In order to disguise the necessary air holes and smoke from cooking fake hollow termite mounds were created, which filtered the smoke so it didn’t attract attention.   The areas around the tunnels also had many booby traps …so if walking through the jungle you trod in the wrong place – which was easy enough to do it was so well camouflaged – you got impaled by sharpened bamboo!  It made us feel sorry for the poor kids who were brought out here from American and Australian with very minimal training. Often the tunnels were so well hidden they were in the middle of American strongholds so secrecy was highly important. For this reason the VC ate tapioca a lot, as the root grows underground so it could be grown in the tunnels without being seen from above.  We got to eat some on our tour with crushed peanuts and it was actually quite nice, a bit like sweet potato.

It was a bit like a school trip all of us in little groups looking round at the various exhibits including bombs and bomb craters! We got to try out the tunnels ..some of them were so tiny only a child in our group was game to try!  

We went in convoy along one you could go for up to 100 metres but I bailed out as soon as possible after about 20 metres ..it was hot and dark down there and pretty claustrophobic. At the end we went into a class room with a large map and saw a propaganda film made by the VC in 1967. It was really quite chilling – including scenes like one sweet faced little girl from the village being decorated with an award for killing the most Americans, and groups of gorgeous toddlers sitting smilingly sharpening bamboo stakes which went to make all the horrific traps mentioned above!

We drove back to Saigon and finished off with a visit to the War Remnants Museum. This was incredibly chilling with a lot of documentation of US war atrocities much of it taken by American photographers. There were many weapons being displayed and horrific pictures of torture victims and children affected by napalming and the Agent Orange gas. Whilst it was obviously very one sided it really was  a shocking reminder of how horrific war can be to everyone involved.

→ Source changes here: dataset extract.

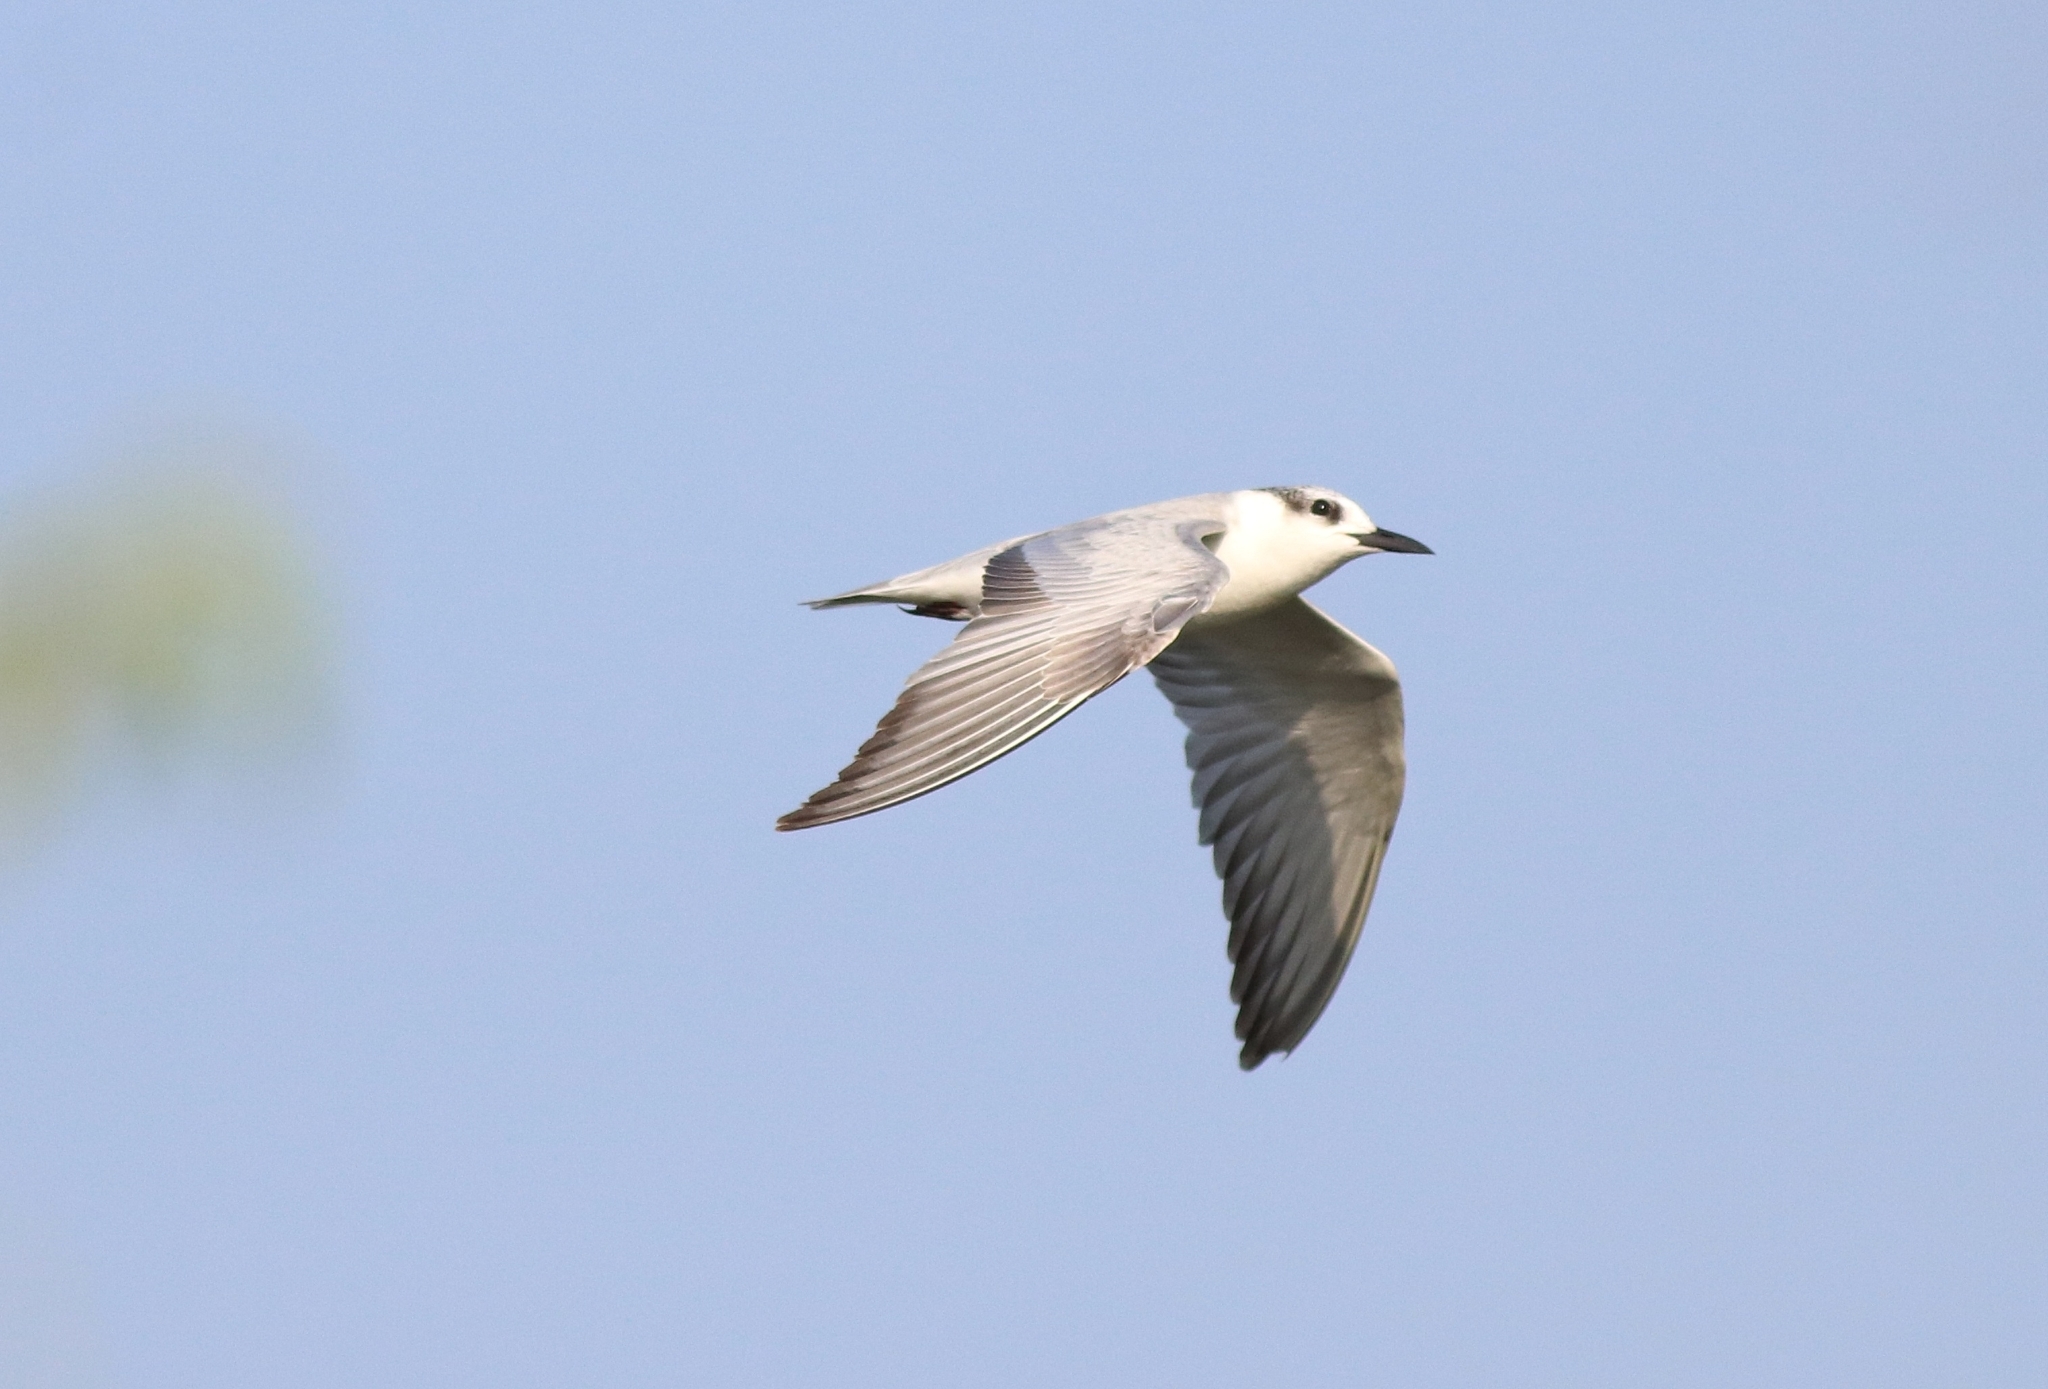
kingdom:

This was our last night in Vietnam and we went to do a bit of shopping in the large undercover Ben Thanh markets which sell anything and everything. We loved Vietnam but all good things come to an end    and on Monday 11th August we flew back to Bangkok.

We had a few days there staying again at the Atlanta where we re- acquainted ourselves with their very regal Siamese cat. We didn’t do much other than rush around organizing visas (have got Cambodia and Laos organized  – Myanmar is still up in the air we’re not sure if we can drive there yet) and found time for a walk around the beautiful Lumpini park. We then headed back to Margi’s and as of today – 25th August – we have been chilling out down in Ban Pe. Andrew has been building Margi a chicken shed and I’ve been getting this website up to date but other than that we’ve been enjoying a bit of a break just relaxing and enjoying Margi’s hospitality.  Next stop – after maybe a couple more diversions nearby   -when our visa runs out on the 9th September is Cambodia and from what I hear we might need all our energy to deal with their roads!!